Prep 2 mins
Cook 8 mins
Entered for safe-keeping. From Heart-Healthy Living by BH&G.
- 1 cup nonfat milk
- 1 tablespoon creme de menthe coffee syrup or 1 tablespoon peppermint schnapps or 1 tablespoon creme de menthe
- 1⁄2 cup espresso coffee (prepared)
- sugar (optional) or Splenda sugar substitute (optional)
- 2 tablespoons frozen light whipped dessert topping, thawed (such as light Cool Whip)
- 2 peppermint stick candy
- In a medium saucepan, heat and stir the milk until hot but not boiling.
- Stir in the creme de menthe syrup or peppermint schnapps.
- Whisk to make frothy.
- Divide espresso between 2 large cups.
- Divide milk between the 2 cups.
- If desired, sweeten with sugar or Splenda.
- Top individual servings with whipped topping and stir with a peppermint stick.
- Serve immediately.
What a beautiful subtle peppermint flavor this lovely, creamy treat imparts. Made as written, using white sugar and creme de menthe. This was delicious, I will be making this often. I garnished with a candy cane. Thanks for sharing Kate. Made for Rookie Tag Game.
Oh what a delightful treat - and why wouldn't it be?!? I used a little peppermint extract (will use schnapps in the evening but couldn't justify it at 7am lol) I had no candy canes for garnish and I'm kind of glad as it was quite minty enough as it was. Lovely coffee treat - thanks for sharing the recipe!

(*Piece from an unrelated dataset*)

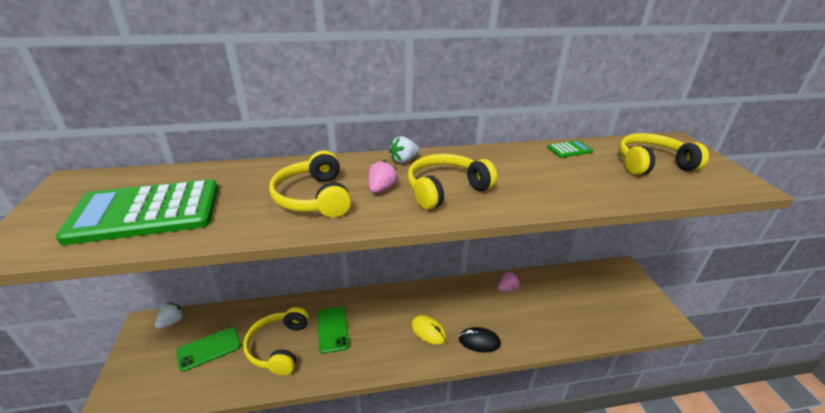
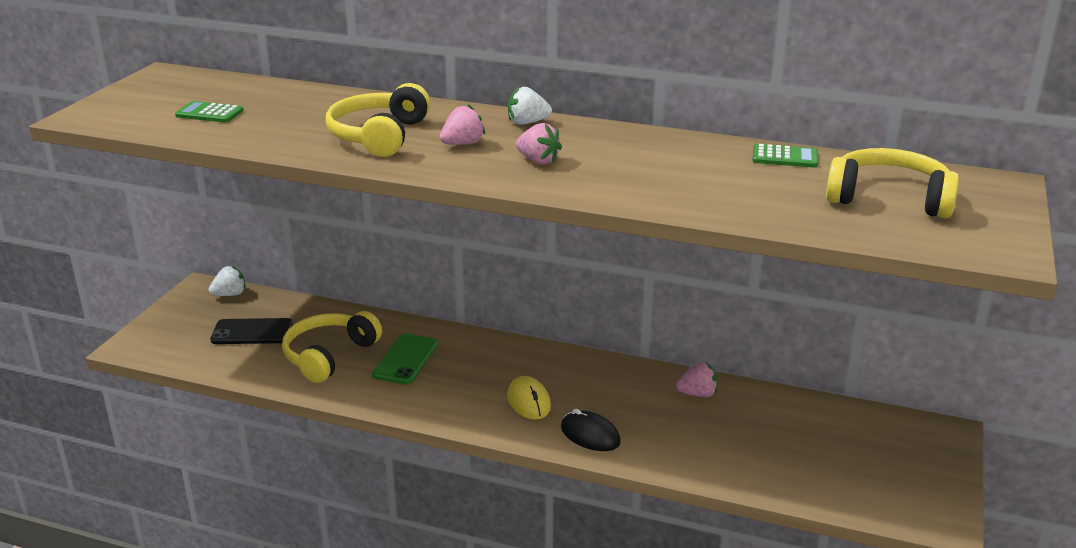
camera: 30 degrees right, 5 degrees down
(146, 212) = (209, 113): green calculator -> green calculator, size x0.40
(209, 349) = (252, 332): green phone -> black phone
(446, 189) = (538, 161): yellow headphones -> pink strawberry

So much goodness, so little fat. I'm in Heaven. For a single serving: Used 1 tsp of white creme de menthe (not syrup), 1/2 c. espresso and a generous 1/2 c. skim milk for a tall latte. I knew the peppermint stick would melt into the coffee and I didn't want it too pepperminty. Cool Whip light in a can was the topping. Simply scrumptious, what better life purpose for a candy cane could there be?. I have 18 peppermint sticks left from Christmas and their fate has been determined!